Другая часто допускаемая классификаторами ошибка - недостаточное отграничение терроризма как формы насильственного разрешения конфликта, в результате чего ему приписываются основополагающие характеристики других форм насилия, в том числе легитимных. Так, Е. Ляхов и А. Попов кроме терроризма государственного и индивидуального выделяют еще по парному принципу военный и "мирный" (совершаемый в мирное время), революционный и контрреволюционный, освободительный и репрессивный, политический и общеуголовный (Ляхов Е.Г., Попов А.В. Терроризм: национальный, региональный и международный контроль. Ростов-на-Дону, 1999. С. 71).

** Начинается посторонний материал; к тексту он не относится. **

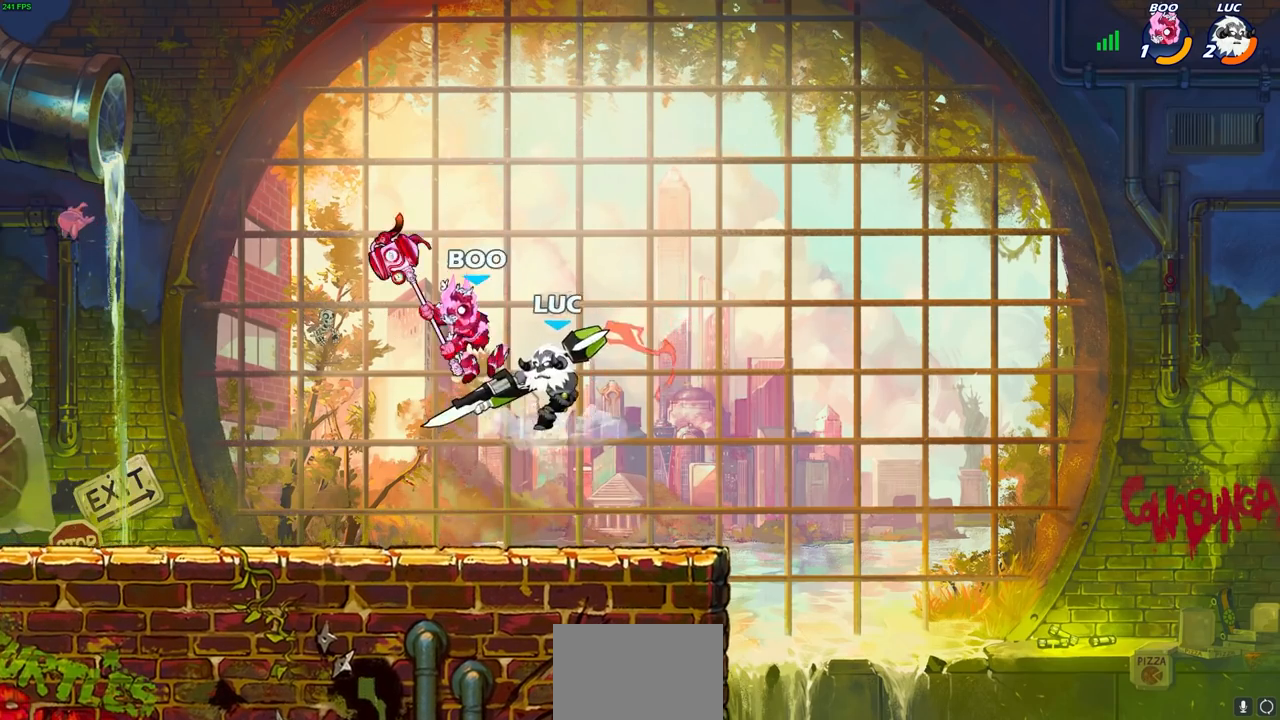
{"buttons": [], "left_stick": "left", "right_stick": "center", "events": [[133, "CIRCLE", "up"], [167, "left_stick", "center"], [383, "left_stick", "left"]]}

Обращение к социально-политической составляющей терроризма вряд ли эффективно для классификации, тем более что оно отражает причинно-целевой комплекс, который, конечно, очень важно учитывать для ликвидации условий, способствующих возникновению и интенсификации терроризма. Вместе с тем, с одной стороны, как не раз подчеркивалось на международном уровне, ни одна из причин терроризма не может служить оправданием его криминальной сущности. С другой стороны, разделение терроризма по идеологическому признаку позволяет применять разные стандарты к оценке по сути равно преступных деяний, что происходит прежде всего в силу проблем разграничения легитимных и нелегитимных форм.
Определенную трудность для классификации терроризма представляет собой вопрос соотношения политической и криминальной составляющей терроризма. При этом сложно не согласиться с высказывавшимся в литературе мнением о том, что криминологическая классификация видов и форм терроризма по определению не может быть единственной и окончательной, носить абсолютный характер, поскольку это предопределяется, во-первых, многогранностью самого явления - терроризма, что с неизбежностью предполагает наличие большого числа критериев для его классификации (по целям, мотивам, составу участников, способу совершения преступных акций, источникам финансирования и т.д.), во-вторых, разнообразием национальных его форм (например, терроризм европейский отличается от своего ближневосточного аналога) и, в-третьих, динамизмом, постоянной изменчивостью терроризма во времени (так, терроризм прошлого века отличается от его современных форм, хотя, несомненно, имеет и много общего). За основу классификации современного российского терроризма предлагается взять ценностно-целевой (идейный) критерий и выделить на его основе терроризм идейный, терроризм одиночек (включая лиц с психическими аномалиями) и так называемый криминальный терроризм. Однако, как уже указывалось, здесь наблюдается попытка расчленить черты терроризма, которые в своей совокупности и определяют его сущность (идеологическую направленность и криминальные последствия террористических действий). Причем в данном случае происходит смешение субъектных и субъективных криминологических характеристик (в субъекты преступления включаются в том числе и лица с психическими аномалиями, что само по себе, как правило, исключает обязательный умысел и, как следствие, собственно квалификацию деяния как терроризма).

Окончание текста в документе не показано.